How to Build a Customer Support Bot in 100 Lines

A production-quality customer support bot needs four things: a knowledge base it can search, a fast LLM to generate responses, streaming so users don’t wait, and a way to escalate when it doesn’t know the answer. Here’s all four in under 100 lines.

What we’re building

Ingest your documentation into a vector index (one-time setup)
Accept user questions via API
Retrieve relevant chunks from the docs
Generate a grounded, streamed response
Escalate to a human when confidence is low

Setup

npm install @neureus/sdk

NEUREUS_API_KEY=nr_your_key_here

Step 1: Ingest your documentation (run once)

// scripts/ingest-docs.ts
import { NeureuAI } from '@neureus/sdk';

const client = new NeureuAI({ apiKey: process.env.NEUREUS_API_KEY! });

const docs = [
  'https://yourproduct.com/docs/getting-started',
  'https://yourproduct.com/docs/billing',
  'https://yourproduct.com/docs/integrations',
  'https://yourproduct.com/docs/troubleshooting',
];

for (const url of docs) {
  const { documentId, chunks } = await client.rag.ingest({ url, chunkSize: 400, overlap: 50 });
  console.log(`Ingested ${url}: ${chunks} chunks (id: ${documentId})`);
}

Run once: npx ts-node scripts/ingest-docs.ts. Re-run when docs change.
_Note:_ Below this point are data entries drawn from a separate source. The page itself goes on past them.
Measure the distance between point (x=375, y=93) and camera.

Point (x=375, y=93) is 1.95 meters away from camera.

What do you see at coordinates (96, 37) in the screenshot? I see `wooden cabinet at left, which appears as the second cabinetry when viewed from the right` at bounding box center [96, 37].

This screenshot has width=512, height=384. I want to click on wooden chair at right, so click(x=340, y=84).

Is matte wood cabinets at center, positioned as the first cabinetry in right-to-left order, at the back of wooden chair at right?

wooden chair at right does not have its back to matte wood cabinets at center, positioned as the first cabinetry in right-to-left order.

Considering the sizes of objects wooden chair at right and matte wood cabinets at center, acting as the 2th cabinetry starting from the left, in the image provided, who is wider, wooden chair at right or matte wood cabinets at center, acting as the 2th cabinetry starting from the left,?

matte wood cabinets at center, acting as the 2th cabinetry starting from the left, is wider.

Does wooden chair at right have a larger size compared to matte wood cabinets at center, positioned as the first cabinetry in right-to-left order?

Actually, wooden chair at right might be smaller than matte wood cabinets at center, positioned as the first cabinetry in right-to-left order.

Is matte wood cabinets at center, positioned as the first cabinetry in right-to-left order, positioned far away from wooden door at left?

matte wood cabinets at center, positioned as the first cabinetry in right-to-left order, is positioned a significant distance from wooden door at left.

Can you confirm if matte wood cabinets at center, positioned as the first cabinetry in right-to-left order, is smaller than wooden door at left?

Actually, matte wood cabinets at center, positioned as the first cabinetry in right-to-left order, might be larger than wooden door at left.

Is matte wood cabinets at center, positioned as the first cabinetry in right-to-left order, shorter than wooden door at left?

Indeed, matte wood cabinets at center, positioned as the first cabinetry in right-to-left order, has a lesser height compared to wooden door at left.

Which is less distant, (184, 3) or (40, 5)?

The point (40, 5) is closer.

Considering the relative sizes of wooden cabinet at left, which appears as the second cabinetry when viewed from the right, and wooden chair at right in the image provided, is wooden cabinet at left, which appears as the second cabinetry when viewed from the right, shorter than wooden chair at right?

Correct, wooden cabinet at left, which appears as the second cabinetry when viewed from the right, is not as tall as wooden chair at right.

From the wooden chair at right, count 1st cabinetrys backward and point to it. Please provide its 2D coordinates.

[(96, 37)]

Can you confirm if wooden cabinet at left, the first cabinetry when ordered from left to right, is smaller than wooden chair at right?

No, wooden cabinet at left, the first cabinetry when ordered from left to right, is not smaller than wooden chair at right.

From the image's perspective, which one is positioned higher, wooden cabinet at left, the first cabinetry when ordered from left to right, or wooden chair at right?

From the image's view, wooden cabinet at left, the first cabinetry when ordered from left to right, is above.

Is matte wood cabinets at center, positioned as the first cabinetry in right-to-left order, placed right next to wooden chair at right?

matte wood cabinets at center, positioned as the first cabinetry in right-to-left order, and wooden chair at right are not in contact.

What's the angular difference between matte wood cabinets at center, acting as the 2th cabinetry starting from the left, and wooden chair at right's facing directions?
Step 2: The support bot endpoint (~70 lines)

// api/support.ts
import { NeureuAI } from '@neureus/sdk';

const client = new NeureuAI({ apiKey: process.env.NEUREUS_API_KEY! });

const SYSTEM_PROMPT = `You are a helpful customer support assistant for YourProduct.

Rules:
1. Answer only from the provided documentation context. Do not make up features or policies.
2. If you cannot find the answer in the context, say "I don't have specific information about that" and suggest contacting support.
3. Be concise. Users are frustrated when they have to read long answers.
4. Include a direct answer in the first sentence.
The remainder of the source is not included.